Of course, Winter Court also means intrigues, entertainments, and competitions to help samurai while away the long hours of winter. I made a betrothal competition the center of the event, with the PCs scheming against various NPCs to marry one of the Hanagensai daimyo’s six daughters (I deliberately gave him six different marriageable daughters, rather than a single one, in order to eliminate the possibility of a future “discontinuity” if two or more PCs showed up at the same table with Hanagensai Bride certs.) I had fun coming up with the different NPC rivals for the marital prize, especially the extremely dishonorable and ruthless Crane couple, whose shenanigans offered another in-game symbol of the Empire’s overall moral corruption. Amusingly, at least two tables of players decided to forsake pursuing a bride for a PC in favor of campaigning for a bride to marry Otomo Hiroshi, my NPC “avatar” within the campaign; as a result, I depicted Hiroshi as having a Hanagensai bride in later modules.

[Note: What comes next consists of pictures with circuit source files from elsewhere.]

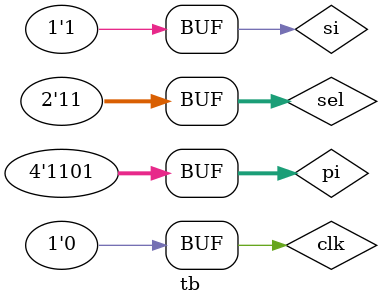
<source format=v>
`timescale 1ns / 1ps


module tb;

	// Inputs
	reg clr;
	reg clk;
	reg si;
	reg [3:0] pi;
	reg [1:0] sel;

	// Outputs
	wire [3:0] po;

	// Instantiate the Unit Under Test (UUT)
	USR uut (
		.clr(clr), 
		.clk(clk), 
		.si(si), 
		.pi(pi), 
		.po(po), 
		.sel(sel)
	);

	initial begin
		clk = 0;
		repeat(100) #5 clk = ~clk;		
	end
	
	initial begin
		#0 pi = 4'b1101;
		#0 sel = 2'b01;  // shift right
		#0 si = 1;
		#10 si = 1;
		#10 si = 0;
		#10 si = 1;
		#40;
		
		#0 pi = 4'b1101;
		#0 sel = 2'b10;  // shift right
		#0 si = 1;
		#10 si = 1;
		#10 si = 0;
		#10 si = 1;
		#40;;
		
		pi = 4'b1101;
		si = 4'b1101;
		sel = 2'b11;   //shift left
		#40;
	end
      
endmodule


</source>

The other winter entertainment depicted in this module was a Go tournament, inspired by the previous Go storyline in Unquiet Graves (and with the Crane grandmaster Kakita Fujimura making a return appearance as the judge of the event). I actually made a point of giving many of the NPCs a “Dan” rating to reflect their skill in Go and their involvement in the tournament scene, and a lot of them would make return appearances in later modules (along with more Go tournaments) – most notably the Kuni whose frail daughter is gifted/cursed with the power of prophecy. I was already playing around with the idea of using prophecies more aggressively in this campaign than in the last one, and these two NPCs became part of that theme.

Of course, the most notable NPC of all in this module was O-Doji Koneko herself, shunted off to a minor Winter Court by her inept and unstable son Sarutomo. Koneko’s awful, awful jester, Kakita Kumiyuzu, was a character I had brainstormed with my wife one evening when we were talking about Koneko – she could get away with all sorts of obnoxious behavior by virtue of her age and rank, and sponsoring a jester who was a supremely awful human being seemed like a very amusing way to show this to the players. Kumiyuzu would make a couple of return appearances and on one occasion I played his even-more-awful aged sensei at a regional Interactive.